Last month, Tiffany & Co. CEO Alessandro Bogliolo spoke to the importance of the burgeoning Chinese market on its bottom line, noting that the company has seen a rise in Chinese spending as sales in the U.S. have taken a turn, due in part to increased spending by Chinese consumers at home. In an effort to increase domestic consumption, the Chinese government cut the average 15.7 percent tariffs on imported luxury goods to just 6.9 percent last year, thereby, incentivizing Chinese natives to curtail their pattern of seeking less expensive luxury goods beyond the borders of the mainland.
Bogliolo said that Tiffany & Co. – whose shares were trading close to $127 on Monday – has moved some of its most expensive pieces, including diamond necklaces valued at more than $1 million, to mainland China in furtherance of the company’s practice of “following our customers where they shop.”
As for whether other bidders are expected to come to the table, UK-based Money Week reported late last month that immediately after the news of LVMH’s bid went public, “Tiffany’s share price shot up by more than 30 percent to $130, well above the $120 LVMH is offering, in expectation that a rival will enter the fray to start a bidding war.” But a war might not be in the cards, according to Reuters, because to justify a price tag of $140 per share, the winning bidder “would have to boost Tiffany’s revenue growth to 9 percent a year over the next five years and expand its operating margin to 24 percent,” which would be no small feat.
All the while, Bloomberg notes that LVMH’s closest rivals might not be suited for the fight, at least not right now. Aside from the fact that Richemont CEO Johann Rupert “isn’t known to relish a fight with [LVMH Chairman] Arnault, or the idea of taking on debt to finance his acquisitions,” the Swiss parent to Cartier, Piaget and Van Cleef & Arpels “is still digesting the acquisition of Yoox Net-a-Porter last year, its biggest takeover to date.”
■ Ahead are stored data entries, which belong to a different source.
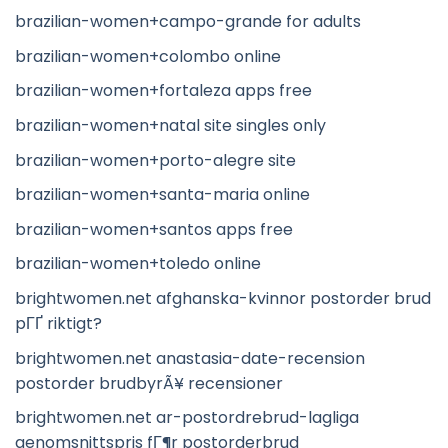
brazilian-women+campo-grande for adults
brazilian-women+colombo online
brazilian-women+fortaleza apps free
brazilian-women+natal site singles only
brazilian-women+porto-alegre site
brazilian-women+santa-maria online
brazilian-women+santos apps free
brazilian-women+toledo online
brightwomen.net afghanska-kvinnor postorder brud
pГҐ riktigt?
brightwomen.net anastasia-date-recension
postorder brudbyrÃ¥ recensioner
brightwomen.net ar-postordrebrud-lagliga
genomsnittspris fГ¶r postorderbrud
Still yet, for Kering, LVMH’s rival French conglomerate – which owns Gucci, Balenciaga, and Yves Saint Laurent, as well as jewelry and watch companies Ulysse Nardin, Pomellato, Girard-Perregaux, and Qeelin – “adding Tiffany could give it a critical mass to help grow houses it already owns.” However, a bid for Tiffany might not come to be, as it “would push the company’s debt to several times [its] annual earnings,” while “a counter-bid to muscle out LVMH would dilute the financial strength the company has built up during several years of rapid growth at Gucci.”